La bonne gouvernance des finances publiques était un des thèmes retenus pour le forum national sur le développement du Burundi qui a tenu ses assises du18 au 19 novembre 2021. La faiblesse des institutions dont la mission principale est de surveiller la gestion financière, le manque de clarté des textes sont entre autres les défis relevés dans ce secteur
Pour une meilleure gouvernance financière, il faut une définition claire des attributions et des responsabilités. Boaz Nimpe, Secrétaire Exécutif de l’Association des Banques et des Etablissements Financiers (ABEF), un des conférenciers du jour rappelle que la gestion des finances publiques doit s’inscrire dans un cadre juridique, règlementaire et administratif clair et ouvert. Il déplore le fait que ce principe n’a pas été respecté depuis 2014 malgré la mise en place d’une loi y relative.
Selon cet homme rôdé dans les activités bancaires, l’accès aux informations en rapport avec la gestion financière des fonds publics est incontournable pour une bonne gouvernance réussie. « Le public doit être pleinement informé de l’activité financière passée, présente, prévue et sur les risques financiers », a-t-il rappelé.
Le renforcement des institutions de lutte contre la corruption et les malversations économiques reste une nécessité pour une bonne gouvernance dans le secteur public.
Les défis persistent malgré un arsenal juridique parfait
Depuis des années, le Burundi a fait des avancées importantes au niveau du cadre légal régissant la gestion financière de l’Etat. Tour à tour, Nimpe a passé en revue les instruments juridiques mis en place pour soutenir une gestion financière de qualité, entre autres le décret n0 100/168 du 31 décembre 2004 portant approbation du plan budgétaire et comptable de l’Etat, l’existence d’un code des marchés publics, d’une loi organique relative aux finances publiques considérée comme une constitution financière. Au-delà des textes législatifs, cet expert a souligné l’existence des institutions de surveillance et de contrôle telle que la Cour des comptes ou des structures comme la Cour Anti-corruption et la Brigade Spéciale Anti-corruption.
Cependant, des défis majeurs persistent. Le mauvais fonctionnement des structures en charge du contrôle des finances publiques, en l’occurrence la Cour des comptes et l’Inspection Générale de l’Etat est pointé du doigt. Le retard dans l’exécution budgétaire constitue aussi un défi dans la gestion des finances publiques. « Les difficultés de trésorerie de l’Etat affectent le secteur privé en cas de retard de paiement », prévient Nimpe.
Consolider le système de gestion des finances publiques
Si la Cour des comptes est l’un des instruments nationaux de lutte contre les malversations économiques, cette institution semble ne pas accomplir sa réelle fonction. Elysée Ndaye, président de la Cour des comptes indique que son institution souffre de défis qui l’empêchent d’accomplir la mission de contrôle externe. En effet, Ndaye reconnait l’incapacité de son institution à sanctionner les fautes liées à la mauvaise gestion des fonds publics.

DONNÉES FOURNIES —
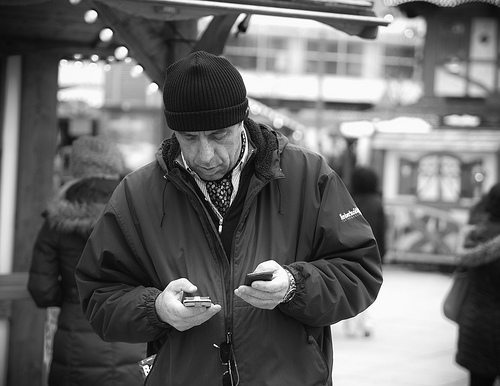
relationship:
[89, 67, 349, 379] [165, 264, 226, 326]
man checking phone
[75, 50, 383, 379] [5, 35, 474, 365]
man sending message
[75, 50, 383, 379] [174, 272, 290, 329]
man holding phones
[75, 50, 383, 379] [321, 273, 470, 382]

SÉRIE D'EXERCICES —
1. D'après l'extrait à lire, quelle fonction occupe Elysée Ndaye ?
2. Relevez toutes les institutions ou structures de surveillance et de contrôle des finances publiques nommées dans l'extrait à lire.

RÉPONSES PAR NUMÉRO —
1. Il est président de la Cour des comptes.

2.
- la Cour des comptes
- la Cour Anti-corruption
- la Brigade Spéciale Anti-corruption
- l'Inspection Générale de l'Etat